[Exercise requirements]:
#1 In the hoarding article, shorten the paragraph that begins "Last week the Houston City Council" while keeping its main facts.
#2 Write out everything in the hoarding article from "As the Houston" down to "with a warrant.".

Reading text Block Start

Categories: Spaced City

Photo by Camilo Smith
If the inside of your home looks like this, times 20, you could be fined.

Updated 4/16:The city council approved the ordinance unanimously.
As the Houston Chronicle reports: The ordinance, which applies only to apartments, townhomes and condominiums, creates daily fines of up to $500 and clarifies when police can enter a property with a warrant.

Original story
Last week the Houston City Council presented a proposed change to an ordinance that would levy a fine on people who hoard. Not just the grandma who keeps a huge collection of china dolls or the dude who can't throw away the last 650 issues of Playboy. We're talking about the folks you see on television, on the A&E show Hoarders, those folks who live in vermin-poop-infested lairs of funk and don't throw away old cartons of milk. Many have serious illnesses.

At least that's the image of the hoarder the city is presumably trying to clean up. Hoarding situations usually come about, according to a report by the Houston Chronicle, when people already have an unchecked mental disorder that can become more severe following a loss.

Reading text Block End
Supplied entries Block Start

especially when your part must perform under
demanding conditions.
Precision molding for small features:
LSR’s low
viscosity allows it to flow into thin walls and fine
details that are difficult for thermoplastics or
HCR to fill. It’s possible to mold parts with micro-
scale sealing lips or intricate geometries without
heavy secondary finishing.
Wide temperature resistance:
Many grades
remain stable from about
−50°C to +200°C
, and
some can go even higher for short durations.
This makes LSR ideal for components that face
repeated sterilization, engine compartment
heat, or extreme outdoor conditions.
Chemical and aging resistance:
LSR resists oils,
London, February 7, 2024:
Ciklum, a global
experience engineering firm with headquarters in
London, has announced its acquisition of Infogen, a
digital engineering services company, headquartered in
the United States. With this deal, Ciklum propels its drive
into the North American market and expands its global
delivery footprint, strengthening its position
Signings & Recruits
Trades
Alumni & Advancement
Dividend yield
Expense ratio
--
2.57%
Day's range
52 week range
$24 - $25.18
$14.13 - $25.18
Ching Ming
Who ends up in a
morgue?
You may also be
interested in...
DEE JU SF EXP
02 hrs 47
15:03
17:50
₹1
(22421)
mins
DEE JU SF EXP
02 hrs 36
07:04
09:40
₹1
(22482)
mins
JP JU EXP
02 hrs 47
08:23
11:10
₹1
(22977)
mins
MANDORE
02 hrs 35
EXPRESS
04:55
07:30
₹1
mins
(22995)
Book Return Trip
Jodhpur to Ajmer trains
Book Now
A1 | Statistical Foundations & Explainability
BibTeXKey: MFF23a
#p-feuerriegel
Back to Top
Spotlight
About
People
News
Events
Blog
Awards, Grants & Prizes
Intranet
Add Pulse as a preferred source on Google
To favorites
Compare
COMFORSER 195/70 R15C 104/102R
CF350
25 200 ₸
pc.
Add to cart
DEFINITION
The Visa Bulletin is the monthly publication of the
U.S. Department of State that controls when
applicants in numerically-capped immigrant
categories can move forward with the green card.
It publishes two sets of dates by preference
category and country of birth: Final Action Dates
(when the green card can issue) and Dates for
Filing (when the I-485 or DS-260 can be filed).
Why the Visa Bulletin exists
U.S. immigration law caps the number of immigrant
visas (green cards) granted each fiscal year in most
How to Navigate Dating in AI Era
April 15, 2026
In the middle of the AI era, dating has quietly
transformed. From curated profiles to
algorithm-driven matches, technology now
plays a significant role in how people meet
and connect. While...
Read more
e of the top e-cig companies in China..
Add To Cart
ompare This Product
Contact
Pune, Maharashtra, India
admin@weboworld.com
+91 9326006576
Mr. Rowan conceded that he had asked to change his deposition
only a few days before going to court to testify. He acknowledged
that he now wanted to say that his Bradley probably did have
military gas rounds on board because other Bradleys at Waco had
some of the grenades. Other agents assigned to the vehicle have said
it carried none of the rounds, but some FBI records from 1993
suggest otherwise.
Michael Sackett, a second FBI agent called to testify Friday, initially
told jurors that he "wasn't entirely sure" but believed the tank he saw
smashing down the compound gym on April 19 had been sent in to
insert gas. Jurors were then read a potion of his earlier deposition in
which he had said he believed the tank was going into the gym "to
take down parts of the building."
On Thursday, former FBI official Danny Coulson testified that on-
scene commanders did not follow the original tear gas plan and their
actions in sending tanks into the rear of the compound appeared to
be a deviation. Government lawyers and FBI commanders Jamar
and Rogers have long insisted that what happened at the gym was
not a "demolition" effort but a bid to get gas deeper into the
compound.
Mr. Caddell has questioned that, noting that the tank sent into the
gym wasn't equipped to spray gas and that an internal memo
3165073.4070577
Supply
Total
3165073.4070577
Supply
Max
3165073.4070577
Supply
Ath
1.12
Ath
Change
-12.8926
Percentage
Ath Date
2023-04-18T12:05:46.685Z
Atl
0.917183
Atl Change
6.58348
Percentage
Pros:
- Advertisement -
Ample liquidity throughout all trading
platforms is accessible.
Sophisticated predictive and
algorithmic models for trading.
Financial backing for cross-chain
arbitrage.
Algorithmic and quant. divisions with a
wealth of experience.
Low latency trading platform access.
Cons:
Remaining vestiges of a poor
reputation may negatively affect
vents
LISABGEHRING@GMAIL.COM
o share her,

Supplied entries Block End

[Per-task answers]:
#1 Last week the Houston City Council proposed changing an ordinance to fine people who hoard. The target isn't collectors, like a grandma with a huge set of china dolls or someone who keeps 650 old issues of Playboy. It's the severe cases seen on A&E's Hoarders: people who live in filthy, vermin-infested homes and won't throw out old milk cartons. Many of them have serious illnesses.

#2
As the Houston Chronicle reports: The ordinance, which applies only to apartments, townhomes and condominiums, creates daily fines of up to $500 and clarifies when police can enter a property with a warrant.